Exercise prompt —
Repeat only the stretch of lines below that runs from the line with "mendapat pengalaman seolah-olah" through the line with "bisa berimajinasi sebagai pelaut.", unaltered.

The input —
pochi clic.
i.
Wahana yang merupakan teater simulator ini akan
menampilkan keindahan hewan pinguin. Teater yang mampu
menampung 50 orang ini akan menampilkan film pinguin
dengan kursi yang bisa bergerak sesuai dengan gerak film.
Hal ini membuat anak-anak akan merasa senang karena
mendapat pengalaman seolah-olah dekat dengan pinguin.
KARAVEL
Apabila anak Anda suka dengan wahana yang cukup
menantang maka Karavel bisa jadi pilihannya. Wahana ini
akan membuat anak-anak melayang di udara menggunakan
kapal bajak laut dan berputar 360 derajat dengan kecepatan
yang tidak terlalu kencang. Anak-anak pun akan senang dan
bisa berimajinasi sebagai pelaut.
...
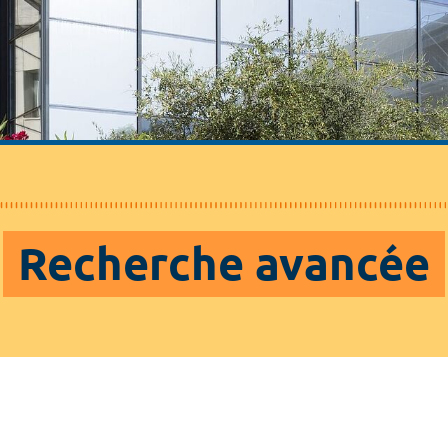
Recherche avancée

Exercise result —
mendapat pengalaman seolah-olah dekat dengan pinguin.
KARAVEL
Apabila anak Anda suka dengan wahana yang cukup
menantang maka Karavel bisa jadi pilihannya. Wahana ini
akan membuat anak-anak melayang di udara menggunakan
kapal bajak laut dan berputar 360 derajat dengan kecepatan
yang tidak terlalu kencang. Anak-anak pun akan senang dan
bisa berimajinasi sebagai pelaut.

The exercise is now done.